A Milano, nel quartiere Certosa, un’area che era interamente pavimentata è stata trasformata in una corte verde. Uno spazio di pausa e incontro, tra via Pierin del Vaga e via Polidoro da Caravaggio, firmata dallo studio di architettura del paesaggio Parcnouveau per RealStep, che si inserisce nell’ampio processo di rigenerazione del Milano Certosa District.
Durante il giorno la corte si presenta come uno spazio aperto, accessibile e attraversabile. La sera, le attività che vi si affacciano ne ridefiniscono l’identità, trasformandola in un punto di aggregazione per eventi e socialità. «Abbiamo voluto restituire a questo luogo una dimensione più umana, facendo emergere la sua storia attraverso i materiali e il paesaggio», spiega Margherita Brianza, fondatrice di Parcnouveau. «L’obiettivo era costruire un paesaggio di relazioni: permeabile, ecologico e inclusivo».
Un nuovo polo verde per il quartiere
Su una superficie di circa 1.600 metri quadrati, oltre la metà è stata restituita alla vegetazione, riducendo drasticamente la presenza di suolo impermeabile e ridefinendo il rapporto tra spazio costruito e spazio vissuto. Il primo intervento realizzato da Parcnouveau è stato quello di depavimentazione, con i materiali originari recuperati e reinterpretati: cubetti di porfido, autobloccanti e traversine ferroviarie rigenerate diventano elementi strutturali del nuovo disegno, in dialogo con acciaio e ghiaia.

Erbacee perenni, tappezzanti e graminacee
Le aree verdi del cortile combinano diversi tipi di piante: quelle tappezzanti, come Erigeron karvinskianus e Vinca minor, apprezzate anche per la fioritura, e altre come Pachysandra terminalis ‘Green Carpet’ e Asarum europaeum, sempreverdi, che assicurano interesse e colore anche nei mesi invernali.
Altre piante erbacee perenni sono scelte per garantire fioriture da maggio a ottobre in modo scalare, come Persicaria amplexicaulis ‘Alba’, Sanguisorba officinalis ‘Arnhem’ e Anemone hupehensis.
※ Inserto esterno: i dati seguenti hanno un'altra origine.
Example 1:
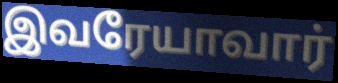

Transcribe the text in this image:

இவரேயாவார்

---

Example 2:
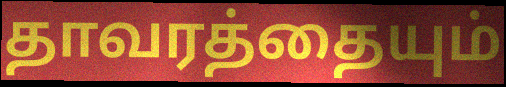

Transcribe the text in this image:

தாவரத்தையும்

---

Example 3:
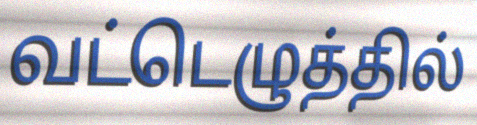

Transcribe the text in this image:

வட்டெழுத்தில்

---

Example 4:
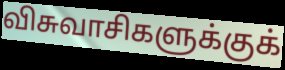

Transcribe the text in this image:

விசுவாசிகளுக்குக்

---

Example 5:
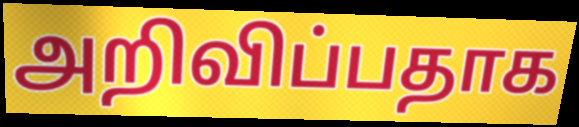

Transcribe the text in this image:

அறிவிப்பதாக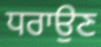
ਧਰਾਉਣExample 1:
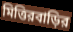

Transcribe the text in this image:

মিত্তিরবাড়ির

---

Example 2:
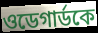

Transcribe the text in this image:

ওডেগার্ডকে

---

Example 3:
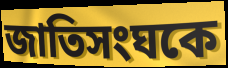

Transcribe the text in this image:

জাতিসংঘকে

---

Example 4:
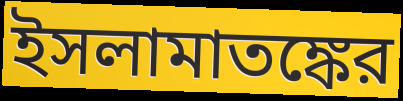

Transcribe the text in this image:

ইসলামাতঙ্কের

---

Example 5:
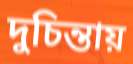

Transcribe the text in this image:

দুচিন্তায়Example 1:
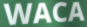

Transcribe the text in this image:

WACA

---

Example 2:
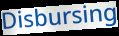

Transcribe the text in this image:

Disbursing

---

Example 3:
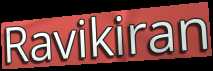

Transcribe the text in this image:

Ravikiran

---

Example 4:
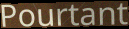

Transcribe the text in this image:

Pourtant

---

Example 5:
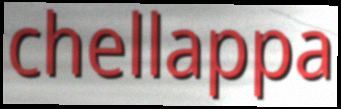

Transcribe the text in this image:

Non mancano le graminacee, come Sesleria autumnalis e Pennisetum ‘Little Bunny’. Hanno bisogno di pochissima acqua, richiedono pochi interventi di manutenzione e rappresentano inoltre un prezioso rifugio per la fauna selvatica. Anche in città.
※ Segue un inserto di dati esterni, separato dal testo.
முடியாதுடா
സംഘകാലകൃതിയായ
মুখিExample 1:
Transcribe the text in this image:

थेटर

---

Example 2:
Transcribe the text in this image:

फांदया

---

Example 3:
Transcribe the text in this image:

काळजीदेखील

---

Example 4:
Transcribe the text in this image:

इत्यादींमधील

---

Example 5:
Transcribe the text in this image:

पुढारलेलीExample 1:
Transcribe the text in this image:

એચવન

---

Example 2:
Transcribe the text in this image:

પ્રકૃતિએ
Al centro, Amelanchier x grandiflora ‘Autumn Brilliance’
Alberi e arbusti
La scelta degli arbusti contribuisce a definire gli spazi e i percorsi, fondamentale per un ambiente urbano di uso comune, Abelia x grandiflora ‘Radiance’, Pittosporum heterophyllum e Choisya ternata sono tre tra le robuste essenze resistenti allo smog e adattabili a diversi tipi di suolo scelte dai paesaggisti dello studio Parcnouveau. Come per le erbacee perenni e le graminacee, necessitano di minimi interventi di manutenzione e trattamenti per performare al meglio in tutti i mesi dell’anno. Il pittosforo, inoltre, a inizio estate produce fiori giallo crema profumati e portati su lunghi steli.
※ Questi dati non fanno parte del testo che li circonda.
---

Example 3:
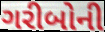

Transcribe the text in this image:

ગરીબોની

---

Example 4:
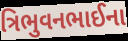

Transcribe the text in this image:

ત્રિભુવનભાઈના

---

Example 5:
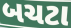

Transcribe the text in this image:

બચટા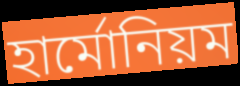
হার্মোনিয়ম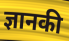
ज्ञानकी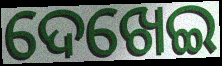
ଦେଖେଇ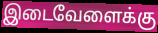
இடைவேளைக்குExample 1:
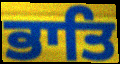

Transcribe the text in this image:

ਭਾਤਿ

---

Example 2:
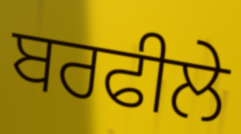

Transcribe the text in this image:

ਬਰਫੀਲੇ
Nella corte sono affiancati da specie architettoniche e dalle forme particolari come Tetrapanax papyrifer, con foglie rugose e incise che raggiungono il metro di diametro e Mahonia x media ‘Charity’, una varietà vigorosa, che tra novembre e febbraio produce pannocchie di fiori gialli e profumati,
A dare verticalità e fornire un’ombreggiatura leggera, alberi come Gleditsia triacanthos ‘Inermis’, Amelanchier x grandiflora ‘Autumn Brilliance’ e Lagerstroemia indica x fauriei ‘Natchez’ dal portamento generalmente arioso, con un interesse stagionale prolungato: oltre alle fioriture, gli esemplari sfoggiano una corteccia decorativa o sono stati selezionati per l’elegante portamento multitronco.
Infine, Carpinus betulus e Platanus x hispanica, specie tipicamente impiegate in giardini urbani per la loro vigoria, offrono ombra e struttura alla corte.

Il rain garden
Le aree di rain garden integrano il progetto vegetale con un sistema di gestione naturale delle piogge, contribuendo alla regolazione del microclima e riducendo il carico delle acque meteoriche sulla rete urbana. Tra le piante selezionate, anche Rodgersia ‘Bronze Peacock’ una pianta da ombra, ideale vicino a punti d’acqua. In questo contesto, il verde oltre a essere elemento decorativo è anche dispositivo tecnico: drena, ombreggia e mitiga, incidendo direttamente sulla qualità ambientale.